Awards and highlights
- Third-team All-American (1987); 2× First-team All-SWC (1986, 1987);

Career NFL statistics
- Games played: 45
- Games started: 11
- Stats at Pro Football Reference

= Louis Cheek =

American football player (born 1964)

Louis Ray Cheek, Jr. (born October 6, 1964) is an American former professional football player who was an offensive tackle in the National Football League (NFL) for the Miami Dolphins, Dallas Cowboys, Philadelphia Eagles, and Green Bay Packers. He played college football for the Texas A&M Aggies and was selected by the Dolphins in the eighth round of the 1988 NFL draft.

==Early life==
Cheek attended Fairfield High School. He lettered in football and track. He competed in rodeos until his sophomore season.

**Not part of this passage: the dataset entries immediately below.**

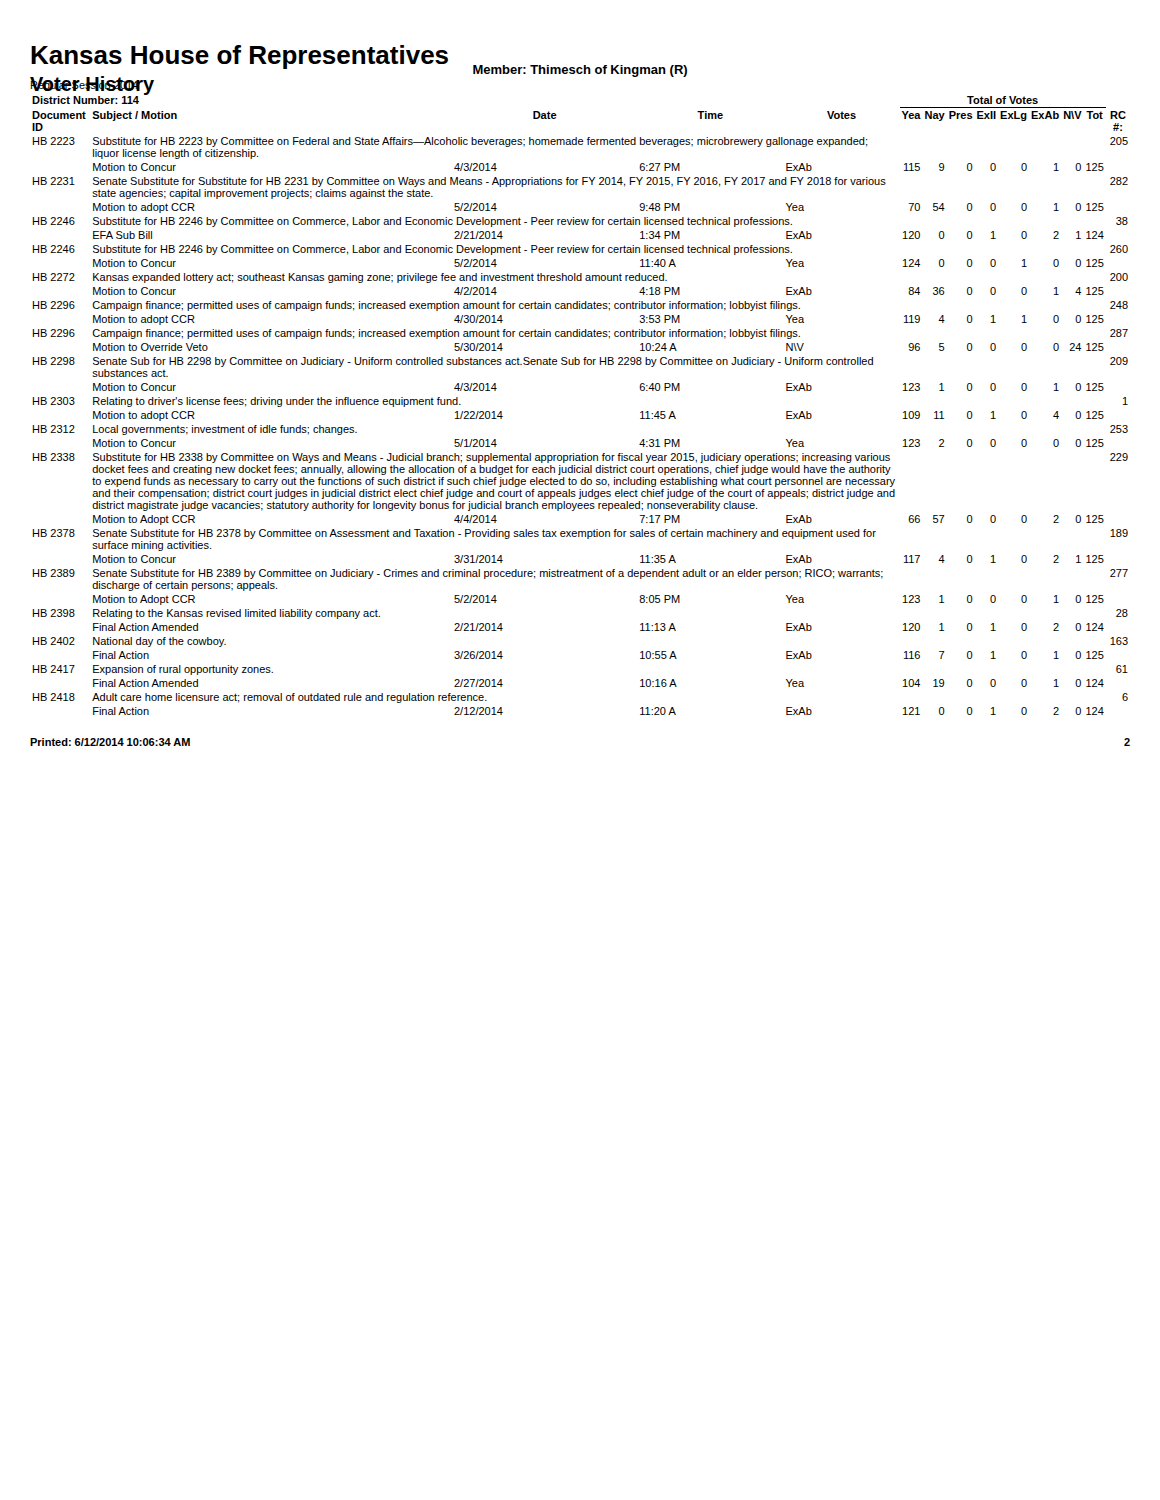Kansas House of Representatives
Voter History
Member: Thimesch of Kingman (R)
Regular Session 2014
| District Number: 114 | Total of Votes | |
| Document ID | Subject / Motion | Date | Time | Votes | Yea | Nay | Pres | ExII | ExLg | ExAb | N\V | Tot | RC #: |
| HB 2223 | Substitute for HB 2223 by Committee on Federal and State Affairs—Alcoholic beverages; homemade fermented beverages; microbrewery gallonage expanded; liquor license length of citizenship. | | 205 |
| | Motion to Concur | 4/3/2014 | 6:27 PM | ExAb | 115 | 9 | 0 | 0 | 0 | 1 | 0 | 125 | |
| HB 2231 | Senate Substitute for Substitute for HB 2231 by Committee on Ways and Means - Appropriations for FY 2014, FY 2015, FY 2016, FY 2017 and FY 2018 for various state agencies; capital improvement projects; claims against the state. | | 282 |
| | Motion to adopt CCR | 5/2/2014 | 9:48 PM | Yea | 70 | 54 | 0 | 0 | 0 | 1 | 0 | 125 | |
| HB 2246 | Substitute for HB 2246 by Committee on Commerce, Labor and Economic Development - Peer review for certain licensed technical professions. | | 38 |
| | EFA Sub Bill | 2/21/2014 | 1:34 PM | ExAb | 120 | 0 | 0 | 1 | 0 | 2 | 1 | 124 | |
| HB 2246 | Substitute for HB 2246 by Committee on Commerce, Labor and Economic Development - Peer review for certain licensed technical professions. | | 260 |
| | Motion to Concur | 5/2/2014 | 11:40 A | Yea | 124 | 0 | 0 | 0 | 1 | 0 | 0 | 125 | |
| HB 2272 | Kansas expanded lottery act; southeast Kansas gaming zone; privilege fee and investment threshold amount reduced. | | 200 |
| | Motion to Concur | 4/2/2014 | 4:18 PM | ExAb | 84 | 36 | 0 | 0 | 0 | 1 | 4 | 125 | |
| HB 2296 | Campaign finance; permitted uses of campaign funds; increased exemption amount for certain candidates; contributor information; lobbyist filings. | | 248 |
| | Motion to adopt CCR | 4/30/2014 | 3:53 PM | Yea | 119 | 4 | 0 | 1 | 1 | 0 | 0 | 125 | |
| HB 2296 | Campaign finance; permitted uses of campaign funds; increased exemption amount for certain candidates; contributor information; lobbyist filings. | | 287 |
| | Motion to Override Veto | 5/30/2014 | 10:24 A | N\V | 96 | 5 | 0 | 0 | 0 | 0 | 24 | 125 | |
| HB 2298 | Senate Sub for HB 2298 by Committee on Judiciary - Uniform controlled substances act.Senate Sub for HB 2298 by Committee on Judiciary - Uniform controlled substances act. | | 209 |
| | Motion to Concur | 4/3/2014 | 6:40 PM | ExAb | 123 | 1 | 0 | 0 | 0 | 1 | 0 | 125 | |
| HB 2303 | Relating to driver's license fees; driving under the influence equipment fund. | | 1 |
| | Motion to adopt CCR | 1/22/2014 | 11:45 A | ExAb | 109 | 11 | 0 | 1 | 0 | 4 | 0 | 125 | |
| HB 2312 | Local governments; investment of idle funds; changes. | | 253 |
| | Motion to Concur | 5/1/2014 | 4:31 PM | Yea | 123 | 2 | 0 | 0 | 0 | 0 | 0 | 125 | |
| HB 2338 | Substitute for HB 2338 by Committee on Ways and Means - Judicial branch; supplemental appropriation for fiscal year 2015, judiciary operations; increasing various docket fees and creating new docket fees; annually, allowing the allocation of a budget for each judicial district court operations, chief judge would have the authority to expend funds as necessary to carry out the functions of such district if such chief judge elected to do so, including establishing what court personnel are necessary and their compensation; district court judges in judicial district elect chief judge and court of appeals judges elect chief judge of the court of appeals; district judge and district magistrate judge vacancies; statutory authority for longevity bonus for judicial branch employees repealed; nonseverability clause. | | 229 |
| | Motion to Adopt CCR | 4/4/2014 | 7:17 PM | ExAb | 66 | 57 | 0 | 0 | 0 | 2 | 0 | 125 | |
| HB 2378 | Senate Substitute for HB 2378 by Committee on Assessment and Taxation - Providing sales tax exemption for sales of certain machinery and equipment used for surface mining activities. | | 189 |
| | Motion to Concur | 3/31/2014 | 11:35 A | ExAb | 117 | 4 | 0 | 1 | 0 | 2 | 1 | 125 | |
| HB 2389 | Senate Substitute for HB 2389 by Committee on Judiciary - Crimes and criminal procedure; mistreatment of a dependent adult or an elder person; RICO; warrants; discharge of certain persons; appeals. | | 277 |
| | Motion to Adopt CCR | 5/2/2014 | 8:05 PM | Yea | 123 | 1 | 0 | 0 | 0 | 1 | 0 | 125 | |
| HB 2398 | Relating to the Kansas revised limited liability company act. | | 28 |
| | Final Action Amended | 2/21/2014 | 11:13 A | ExAb | 120 | 1 | 0 | 1 | 0 | 2 | 0 | 124 | |
| HB 2402 | National day of the cowboy. | | 163 |
| | Final Action | 3/26/2014 | 10:55 A | ExAb | 116 | 7 | 0 | 1 | 0 | 1 | 0 | 125 | |
| HB 2417 | Expansion of rural opportunity zones. | | 61 |
| | Final Action Amended | 2/27/2014 | 10:16 A | Yea | 104 | 19 | 0 | 0 | 0 | 1 | 0 | 124 | |
| HB 2418 | Adult care home licensure act; removal of outdated rule and regulation reference. | | 6 |
| | Final Action | 2/12/2014 | 11:20 A | ExAb | 121 | 0 | 0 | 1 | 0 | 2 | 0 | 124 | |
Printed: 6/12/2014 10:06:34 AM
2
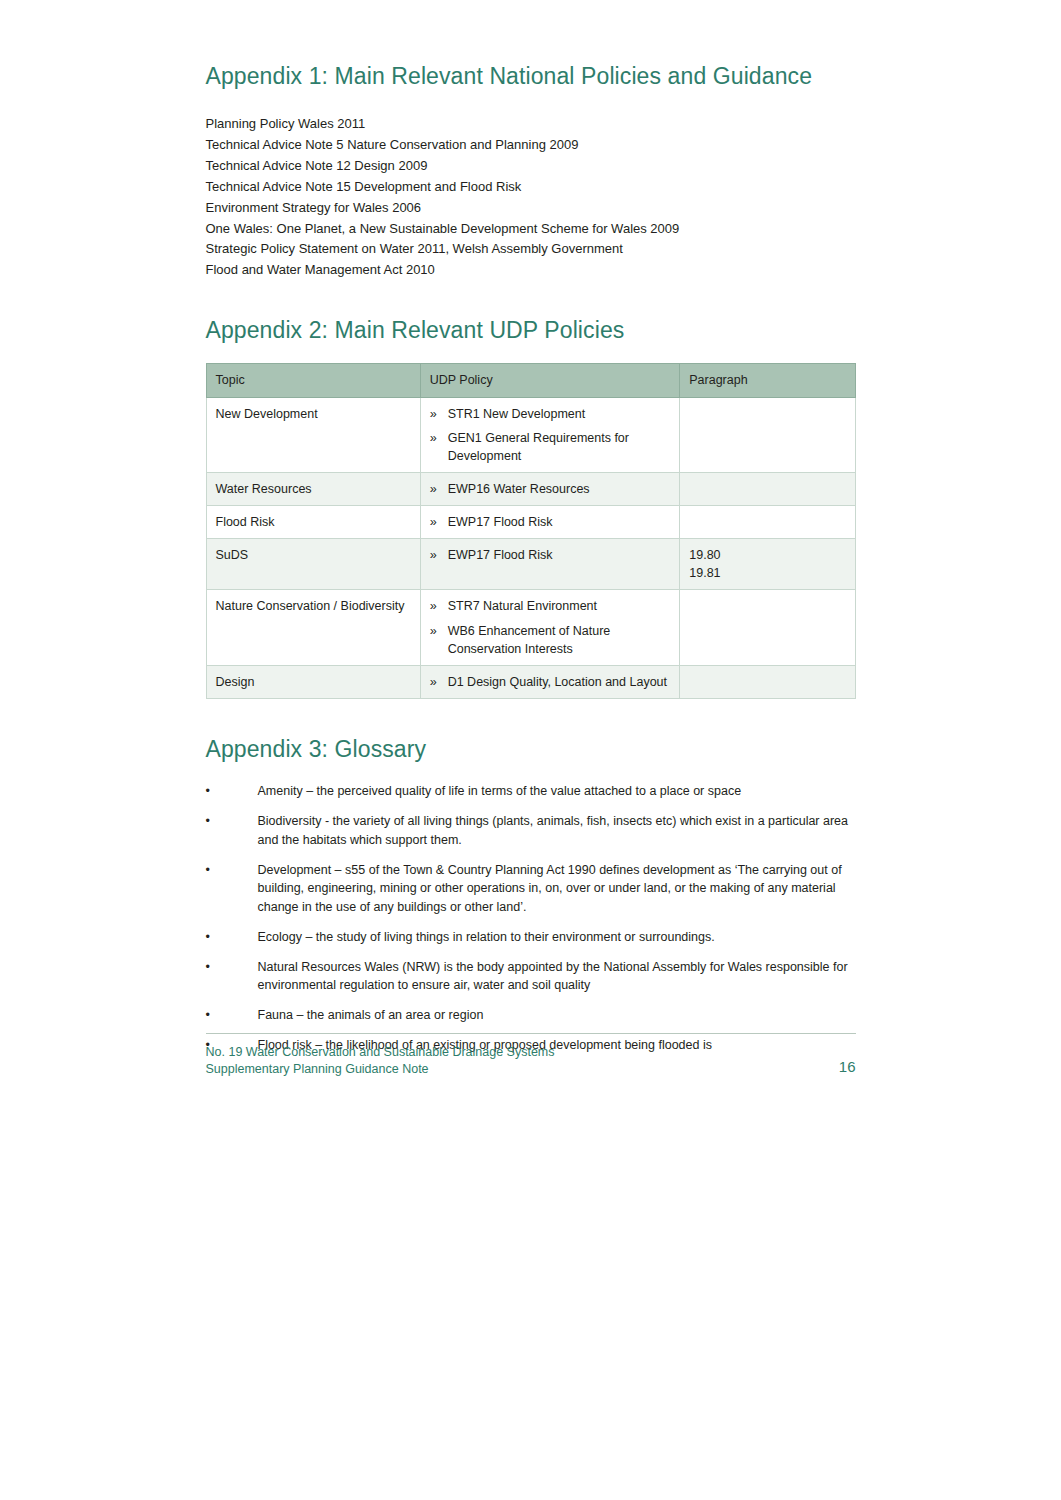Appendix 1: Main Relevant National Policies and Guidance
Planning Policy Wales 2011
Technical Advice Note 5 Nature Conservation and Planning 2009
Technical Advice Note 12 Design 2009
Technical Advice Note 15 Development and Flood Risk
Environment Strategy for Wales 2006
One Wales: One Planet, a New Sustainable Development Scheme for Wales 2009
Strategic Policy Statement on Water 2011, Welsh Assembly Government
Flood and Water Management Act 2010
Appendix 2: Main Relevant UDP Policies
| Topic | UDP Policy | Paragraph |
| --- | --- | --- |
| New Development | STR1 New Development GEN1 General Requirements for Development | |
| Water Resources | EWP16 Water Resources | |
| Flood Risk | EWP17 Flood Risk | |
| SuDS | EWP17 Flood Risk | 19.80 19.81 |
| Nature Conservation / Biodiversity | STR7 Natural Environment WB6 Enhancement of Nature Conservation Interests | |
| Design | D1 Design Quality, Location and Layout | |
Appendix 3: Glossary
Amenity – the perceived quality of life in terms of the value attached to a place or space
Biodiversity - the variety of all living things (plants, animals, fish, insects etc) which exist in a particular area and the habitats which support them.
Development – s55 of the Town & Country Planning Act 1990 defines development as ‘The carrying out of building, engineering, mining or other operations in, on, over or under land, or the making of any material change in the use of any buildings or other land’.
Ecology – the study of living things in relation to their environment or surroundings.
Natural Resources Wales (NRW) is the body appointed by the National Assembly for Wales responsible for environmental regulation to ensure air, water and soil quality
Fauna – the animals of an area or region
Flood risk – the likelihood of an existing or proposed development being flooded is
No. 19 Water Conservation and Sustainable Drainage Systems
Supplementary Planning Guidance Note
16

He accepted a football scholarship from Texas A&M University. He became a four-year starter at left tackle, while helping the team win three Southwest Conference championships (1985-1987).

==Professional career==
===Miami Dolphins===
Cheek was selected by the Miami Dolphins in the 8th round (220th overall) of the 1988 NFL draft. As a rookie, he appeared in 15 games as a backup left tackle.

In 1989, he appeared in 13 games with one start at right tackle in place of an injured Jon Giesler. In his only start, he faced future pro football hall of famer Bruce Smith and held him sackless.

===Dallas Cowboys===
On March 29, 1990, the Dallas Cowboys signed Cheek as a Plan B free agent. He appeared in 4 games as a backup offensive tackle. He was released on December 10.

===Philadelphia Eagles===
On December 12, 1990, he was claimed off waivers by the Philadelphia Eagles. He appeared in one game with one start.

===Green Bay Packers===
On March 29, 1991, he was signed as free agent by the Green Bay Packers. August 28, he was placed on the injured reserve list. On September 24, he was activated from the injured reserve list. He appeared in 12 games with 9 starts at left tackle. On August 31, 1992, he was released.